● **ASSIGNMENT**: Copy, word for word, the lines of the entries below between the one with "0 Kommentare" and the one with "nhận lương, tùy", inclusive, and leave out everything else.
Segment Start: PROVIDED RECORDS
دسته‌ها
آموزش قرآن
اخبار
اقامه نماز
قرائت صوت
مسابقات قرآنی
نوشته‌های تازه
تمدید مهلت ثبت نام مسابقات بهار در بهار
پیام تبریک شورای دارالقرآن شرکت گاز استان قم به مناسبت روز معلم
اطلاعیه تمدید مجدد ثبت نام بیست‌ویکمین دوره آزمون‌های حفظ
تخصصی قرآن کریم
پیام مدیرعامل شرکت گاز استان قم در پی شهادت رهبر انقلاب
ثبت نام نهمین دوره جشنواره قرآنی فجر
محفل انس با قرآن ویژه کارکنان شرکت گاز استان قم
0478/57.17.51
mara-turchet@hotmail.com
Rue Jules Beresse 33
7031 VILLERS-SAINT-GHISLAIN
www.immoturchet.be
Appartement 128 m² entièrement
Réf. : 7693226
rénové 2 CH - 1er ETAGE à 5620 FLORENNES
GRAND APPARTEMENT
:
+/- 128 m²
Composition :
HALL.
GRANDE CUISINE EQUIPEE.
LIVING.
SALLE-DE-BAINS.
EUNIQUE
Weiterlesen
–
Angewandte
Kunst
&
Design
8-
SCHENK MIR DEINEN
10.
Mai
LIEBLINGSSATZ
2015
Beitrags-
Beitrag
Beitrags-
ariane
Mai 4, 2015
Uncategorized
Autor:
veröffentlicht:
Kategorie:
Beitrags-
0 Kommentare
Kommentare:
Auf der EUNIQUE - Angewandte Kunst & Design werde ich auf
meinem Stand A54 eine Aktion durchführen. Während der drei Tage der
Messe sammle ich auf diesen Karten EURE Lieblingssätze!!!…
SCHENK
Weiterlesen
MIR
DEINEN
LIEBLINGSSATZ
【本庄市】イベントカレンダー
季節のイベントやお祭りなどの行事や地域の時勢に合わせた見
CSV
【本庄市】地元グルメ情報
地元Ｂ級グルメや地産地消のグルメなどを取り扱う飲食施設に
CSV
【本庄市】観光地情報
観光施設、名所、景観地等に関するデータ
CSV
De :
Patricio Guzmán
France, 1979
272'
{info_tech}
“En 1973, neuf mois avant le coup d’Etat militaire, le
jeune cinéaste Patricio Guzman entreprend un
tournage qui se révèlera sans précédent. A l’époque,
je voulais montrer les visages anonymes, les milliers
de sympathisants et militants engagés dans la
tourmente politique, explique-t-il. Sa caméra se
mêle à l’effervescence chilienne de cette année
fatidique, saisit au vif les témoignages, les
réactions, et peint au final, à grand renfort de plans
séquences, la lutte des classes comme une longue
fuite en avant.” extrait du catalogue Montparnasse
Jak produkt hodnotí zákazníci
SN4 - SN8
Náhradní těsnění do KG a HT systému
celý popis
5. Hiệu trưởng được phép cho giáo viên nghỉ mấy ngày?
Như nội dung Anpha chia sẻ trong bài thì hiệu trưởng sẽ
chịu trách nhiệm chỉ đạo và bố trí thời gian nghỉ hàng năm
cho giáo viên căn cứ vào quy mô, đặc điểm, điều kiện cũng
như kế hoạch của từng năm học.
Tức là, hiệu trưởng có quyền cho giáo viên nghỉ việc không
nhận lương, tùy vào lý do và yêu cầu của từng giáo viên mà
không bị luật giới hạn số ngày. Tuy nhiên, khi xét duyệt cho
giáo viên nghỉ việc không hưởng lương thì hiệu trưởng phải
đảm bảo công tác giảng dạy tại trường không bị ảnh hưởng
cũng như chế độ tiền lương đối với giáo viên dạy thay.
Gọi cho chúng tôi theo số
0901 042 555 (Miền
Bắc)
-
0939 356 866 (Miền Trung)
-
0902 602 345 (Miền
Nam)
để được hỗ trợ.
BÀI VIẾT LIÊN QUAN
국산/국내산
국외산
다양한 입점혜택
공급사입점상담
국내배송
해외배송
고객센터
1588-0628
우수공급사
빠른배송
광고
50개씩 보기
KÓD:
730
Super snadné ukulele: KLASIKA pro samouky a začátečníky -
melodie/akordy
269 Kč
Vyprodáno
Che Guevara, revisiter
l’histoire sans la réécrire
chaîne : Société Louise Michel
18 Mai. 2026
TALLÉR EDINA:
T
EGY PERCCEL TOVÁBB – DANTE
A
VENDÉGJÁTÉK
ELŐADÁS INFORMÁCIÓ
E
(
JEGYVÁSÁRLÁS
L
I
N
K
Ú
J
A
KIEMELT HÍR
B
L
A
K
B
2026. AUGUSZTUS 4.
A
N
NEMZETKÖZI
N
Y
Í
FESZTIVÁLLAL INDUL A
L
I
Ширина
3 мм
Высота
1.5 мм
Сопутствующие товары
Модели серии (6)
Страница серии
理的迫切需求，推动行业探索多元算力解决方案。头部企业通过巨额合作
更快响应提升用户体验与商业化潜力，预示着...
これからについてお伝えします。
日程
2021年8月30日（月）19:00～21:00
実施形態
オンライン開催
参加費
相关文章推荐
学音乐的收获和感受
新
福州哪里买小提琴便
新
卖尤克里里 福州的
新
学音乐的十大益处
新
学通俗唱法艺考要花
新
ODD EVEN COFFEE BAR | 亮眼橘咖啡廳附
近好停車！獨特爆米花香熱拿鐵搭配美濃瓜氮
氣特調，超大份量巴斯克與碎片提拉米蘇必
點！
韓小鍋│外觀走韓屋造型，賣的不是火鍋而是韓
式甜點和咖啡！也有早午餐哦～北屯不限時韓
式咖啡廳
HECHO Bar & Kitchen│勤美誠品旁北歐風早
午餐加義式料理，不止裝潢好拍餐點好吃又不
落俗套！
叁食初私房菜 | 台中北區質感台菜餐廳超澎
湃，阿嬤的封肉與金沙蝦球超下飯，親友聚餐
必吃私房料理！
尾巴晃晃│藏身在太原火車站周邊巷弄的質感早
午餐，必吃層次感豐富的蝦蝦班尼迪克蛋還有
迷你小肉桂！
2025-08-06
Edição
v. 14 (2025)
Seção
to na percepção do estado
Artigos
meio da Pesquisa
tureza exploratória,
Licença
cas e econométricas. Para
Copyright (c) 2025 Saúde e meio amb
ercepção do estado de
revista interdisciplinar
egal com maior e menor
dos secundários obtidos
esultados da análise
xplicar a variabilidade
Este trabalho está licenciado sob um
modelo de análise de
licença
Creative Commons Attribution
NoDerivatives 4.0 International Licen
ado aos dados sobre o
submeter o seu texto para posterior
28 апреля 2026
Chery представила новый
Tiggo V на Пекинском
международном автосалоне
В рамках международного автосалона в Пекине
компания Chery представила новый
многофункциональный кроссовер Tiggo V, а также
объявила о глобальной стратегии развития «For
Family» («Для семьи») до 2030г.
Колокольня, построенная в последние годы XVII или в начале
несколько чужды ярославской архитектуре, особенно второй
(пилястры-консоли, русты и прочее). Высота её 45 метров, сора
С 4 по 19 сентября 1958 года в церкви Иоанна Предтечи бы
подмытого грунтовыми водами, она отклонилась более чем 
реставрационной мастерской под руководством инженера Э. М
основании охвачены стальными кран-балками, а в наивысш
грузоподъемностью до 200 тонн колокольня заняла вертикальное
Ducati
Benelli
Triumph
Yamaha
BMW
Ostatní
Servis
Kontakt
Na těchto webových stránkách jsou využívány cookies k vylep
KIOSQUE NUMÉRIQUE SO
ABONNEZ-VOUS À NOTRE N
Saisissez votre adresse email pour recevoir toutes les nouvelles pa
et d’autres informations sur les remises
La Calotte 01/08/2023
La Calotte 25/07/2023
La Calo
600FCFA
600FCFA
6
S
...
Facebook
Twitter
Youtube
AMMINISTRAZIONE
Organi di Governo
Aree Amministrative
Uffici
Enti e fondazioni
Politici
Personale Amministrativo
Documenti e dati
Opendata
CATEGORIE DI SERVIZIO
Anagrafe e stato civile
Segment End: PROVIDED RECORDS
● **SOLUTION TO THE PROBLEM**:
0 Kommentare
Kommentare:
Auf der EUNIQUE - Angewandte Kunst & Design werde ich auf
meinem Stand A54 eine Aktion durchführen. Während der drei Tage der
Messe sammle ich auf diesen Karten EURE Lieblingssätze!!!…
SCHENK
Weiterlesen
MIR
DEINEN
LIEBLINGSSATZ
【本庄市】イベントカレンダー
季節のイベントやお祭りなどの行事や地域の時勢に合わせた見
CSV
【本庄市】地元グルメ情報
地元Ｂ級グルメや地産地消のグルメなどを取り扱う飲食施設に
CSV
【本庄市】観光地情報
観光施設、名所、景観地等に関するデータ
CSV
De :
Patricio Guzmán
France, 1979
272'
{info_tech}
“En 1973, neuf mois avant le coup d’Etat militaire, le
jeune cinéaste Patricio Guzman entreprend un
tournage qui se révèlera sans précédent. A l’époque,
je voulais montrer les visages anonymes, les milliers
de sympathisants et militants engagés dans la
tourmente politique, explique-t-il. Sa caméra se
mêle à l’effervescence chilienne de cette année
fatidique, saisit au vif les témoignages, les
réactions, et peint au final, à grand renfort de plans
séquences, la lutte des classes comme une longue
fuite en avant.” extrait du catalogue Montparnasse
Jak produkt hodnotí zákazníci
SN4 - SN8
Náhradní těsnění do KG a HT systému
celý popis
5. Hiệu trưởng được phép cho giáo viên nghỉ mấy ngày?
Như nội dung Anpha chia sẻ trong bài thì hiệu trưởng sẽ
chịu trách nhiệm chỉ đạo và bố trí thời gian nghỉ hàng năm
cho giáo viên căn cứ vào quy mô, đặc điểm, điều kiện cũng
như kế hoạch của từng năm học.
Tức là, hiệu trưởng có quyền cho giáo viên nghỉ việc không
nhận lương, tùy vào lý do và yêu cầu của từng giáo viên mà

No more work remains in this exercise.